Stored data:
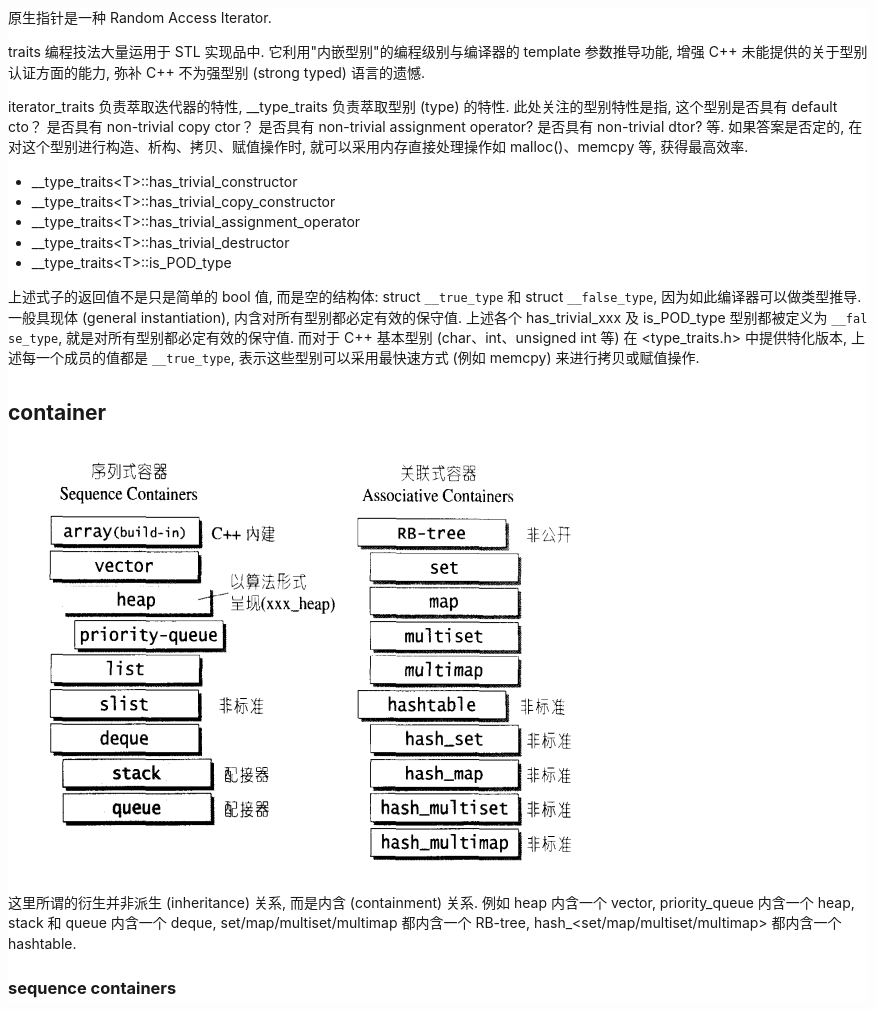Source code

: 原生指针是一种 Random Access Iterator.

traits 编程技法大量运用于 STL 实现品中. 它利用"内嵌型别"的编程级别与编译器的 template 参数推导功能, 增强 C++ 未能提供的关于型别认证方面的能力, 弥补 C++ 不为强型别 (strong typed) 语言的遗憾.

iterator_traits 负责萃取迭代器的特性, __type_traits 负责萃取型别 (type) 的特性. 此处关注的型别特性是指, 这个型别是否具有 default cto？ 是否具有 non-trivial copy ctor？ 是否具有 non-trivial assignment operator? 是否具有 non-trivial dtor? 等. 如果答案是否定的, 在对这个型别进行构造、析构、拷贝、赋值操作时, 就可以采用内存直接处理操作如 malloc()、memcpy 等, 获得最高效率.

- __type_traits\<T>::has_trivial_constructor
- __type_traits\<T>::has_trivial_copy_constructor
- __type_traits\<T>::has_trivial_assignment_operator
- __type_traits\<T>::has_trivial_destructor
- __type_traits\<T>::is_POD_type

上述式子的返回值不是只是简单的 bool 值, 而是空的结构体: struct `__true_type` 和 struct `__false_type`, 因为如此编译器可以做类型推导. 一般具现体 (general instantiation), 内含对所有型别都必定有效的保守值. 上述各个 has_trivial_xxx 及 is_POD_type 型别都被定义为 `__false_type`, 就是对所有型别都必定有效的保守值. 而对于 C++ 基本型别 (char、int、unsigned int 等) 在 <type_traits.h> 中提供特化版本, 上述每一个成员的值都是 `__true_type`, 表示这些型别可以采用最快速方式 (例如 memcpy) 来进行拷贝或赋值操作.

## container

![SGI STL 的各种容器 (以内缩方式表示基层与衍生层关系)](/images/container.png)

这里所谓的衍生并非派生 (inheritance) 关系, 而是内含 (containment) 关系. 例如
heap 内含一个 vector,
priority_queue 内含一个 heap,
stack 和 queue 内含一个 deque,
set/map/multiset/multimap 都内含一个 RB-tree,
hash_<set/map/multiset/multimap> 都内含一个 hashtable.

### sequence containers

## YOUR INSTRUCTIONS:
Output the lines above as a numbered list, skipping any blank lines. Omit the picture from your answer.

## RESULT FOR THIS TASK:
1. Source code
2. : 原生指针是一种 Random Access Iterator.
3. traits 编程技法大量运用于 STL 实现品中. 它利用"内嵌型别"的编程级别与编译器的 template 参数推导功能, 增强 C++ 未能提供的关于型别认证方面的能力, 弥补 C++ 不为强型别 (strong typed) 语言的遗憾.
4. iterator_traits 负责萃取迭代器的特性, __type_traits 负责萃取型别 (type) 的特性. 此处关注的型别特性是指, 这个型别是否具有 default cto？ 是否具有 non-trivial copy ctor？ 是否具有 non-trivial assignment operator? 是否具有 non-trivial dtor? 等. 如果答案是否定的, 在对这个型别进行构造、析构、拷贝、赋值操作时, 就可以采用内存直接处理操作如 malloc()、memcpy 等, 获得最高效率.
5. - __type_traits\<T>::has_trivial_constructor
6. - __type_traits\<T>::has_trivial_copy_constructor
7. - __type_traits\<T>::has_trivial_assignment_operator
8. - __type_traits\<T>::has_trivial_destructor
9. - __type_traits\<T>::is_POD_type
10. 上述式子的返回值不是只是简单的 bool 值, 而是空的结构体: struct `__true_type` 和 struct `__false_type`, 因为如此编译器可以做类型推导. 一般具现体 (general instantiation), 内含对所有型别都必定有效的保守值. 上述各个 has_trivial_xxx 及 is_POD_type 型别都被定义为 `__false_type`, 就是对所有型别都必定有效的保守值. 而对于 C++ 基本型别 (char、int、unsigned int 等) 在 <type_traits.h> 中提供特化版本, 上述每一个成员的值都是 `__true_type`, 表示这些型别可以采用最快速方式 (例如 memcpy) 来进行拷贝或赋值操作.
11. ## container
12. ![SGI STL 的各种容器 (以内缩方式表示基层与衍生层关系)](/images/container.png)
13. 这里所谓的衍生并非派生 (inheritance) 关系, 而是内含 (containment) 关系. 例如
14. heap 内含一个 vector,
15. priority_queue 内含一个 heap,
16. stack 和 queue 内含一个 deque,
17. set/map/multiset/multimap 都内含一个 RB-tree,
18. hash_<set/map/multiset/multimap> 都内含一个 hashtable.
19. ### sequence containers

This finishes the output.